In 2023, Getty Images launched legal proceedings against Stability Artificial Intelligence, the developer of the text-to-image generative Artificial Intelligence model Stable Diffusion. Getty alleged that Stability had infringed its copyright and trade mark rights by using millions of Getty’s images to train the model without authorisation, and argued that the trained model itself amounted to an “infringing copy” under UK law. On 4 November 2025, Mrs Justice Joanna Smith DBE largely found in favour of Stability Artificial Intelligence, dismissing Getty’s copyright claims but upholding a limited finding of trade mark infringement.
The Court rejected Getty’s core allegation that the Stable Diffusion model amounted to secondary copyright infringement under sections 22, 23 and 27 of the Copyright, Designs and Patents Act 1988 (CDPA). Justice Smith found that Artificial Intelligence model weights, the statistical parameters determining how the model processes data, do not store or reproduce the visual information contained in training images.
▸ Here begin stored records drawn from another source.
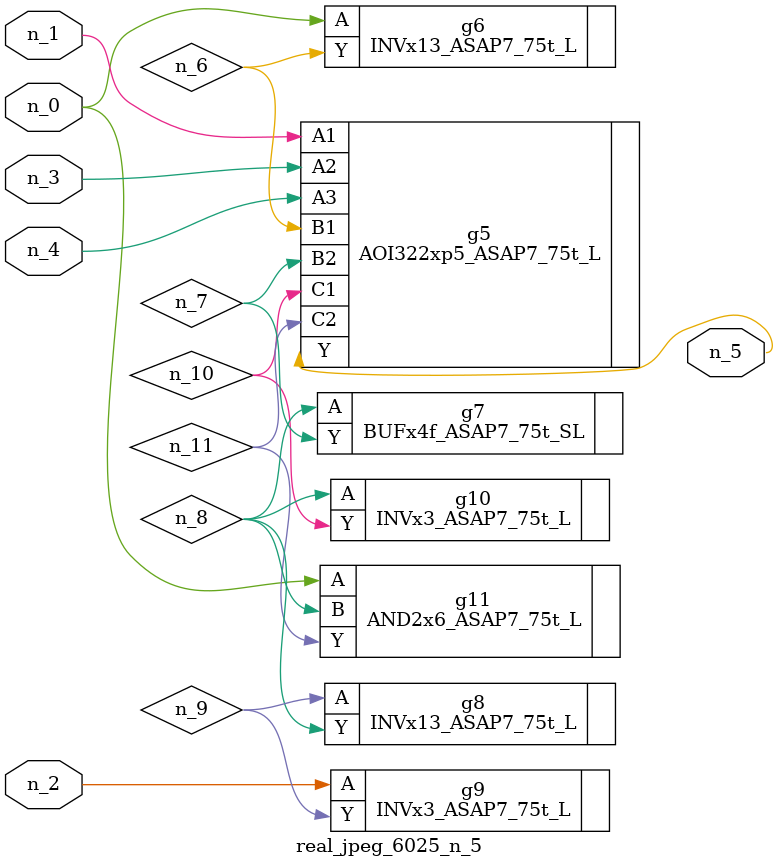
<source format=v>
module real_jpeg_6025_n_5 (n_4, n_0, n_1, n_2, n_3, n_5);

input n_4;
input n_0;
input n_1;
input n_2;
input n_3;

output n_5;

wire n_8;
wire n_11;
wire n_6;
wire n_7;
wire n_10;
wire n_9;

INVx13_ASAP7_75t_L g6 ( 
.A(n_0),
.Y(n_6)
);

AND2x6_ASAP7_75t_L g11 ( 
.A(n_0),
.B(n_8),
.Y(n_11)
);

AOI322xp5_ASAP7_75t_L g5 ( 
.A1(n_1),
.A2(n_3),
.A3(n_4),
.B1(n_6),
.B2(n_7),
.C1(n_10),
.C2(n_11),
.Y(n_5)
);

INVx3_ASAP7_75t_L g9 ( 
.A(n_2),
.Y(n_9)
);

BUFx4f_ASAP7_75t_SL g7 ( 
.A(n_8),
.Y(n_7)
);

INVx3_ASAP7_75t_L g10 ( 
.A(n_8),
.Y(n_10)
);

INVx13_ASAP7_75t_L g8 ( 
.A(n_9),
.Y(n_8)
);


endmodule
</source>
Stable Diffusion could not be treated as an infringing copy under the CDPA, and its distribution in the UK did not amount to secondary copyright infringement.
The Court also held that “article” is broad enough to include intangible information such as software or Artificial Intelligence model weights, particularly where such copies can be stored electronically in cloud computing. That interpretation may diverge from EU law, which traditionally limits secondary infringement provisions to tangible objects. The ruling gives developers some comfort where a model does not store or reproduce protected works, but it does not resolve whether copying copyrighted works during model training amounts to primary copyright infringement, because Getty withdrew that claim after it could not produce sufficient evidence that training occurred in the United Kingdom.
Getty’s trade mark claim produced a narrower win. It was held that Stability, as the party with meaningful control over output generation, was responsible for trade mark use under sections 10(1) and 10(2) of the Trade Marks Act 1994. The Court found limited infringement in relation to earlier model versions where watermarks appeared with sufficient clarity to cause consumer confusion. The infringement was limited because later versions reduced watermark reproduction.
Businesses developing or deploying generative Artificial Intelligence tools are urged to document model architecture, map where training occurs, and maintain output filters that prevent watermarks, logos and other protected marks from appearing. Content owners should tighten contracts and licensing terms for Artificial Intelligence training use, monitor outputs for unauthorised brand reproduction, and consider jurisdiction strategically. Businesses using generative Artificial Intelligence in marketing, design or internal workflows should vet vendor contracts and adopt internal compliance policies for checking outputs and documenting risk controls.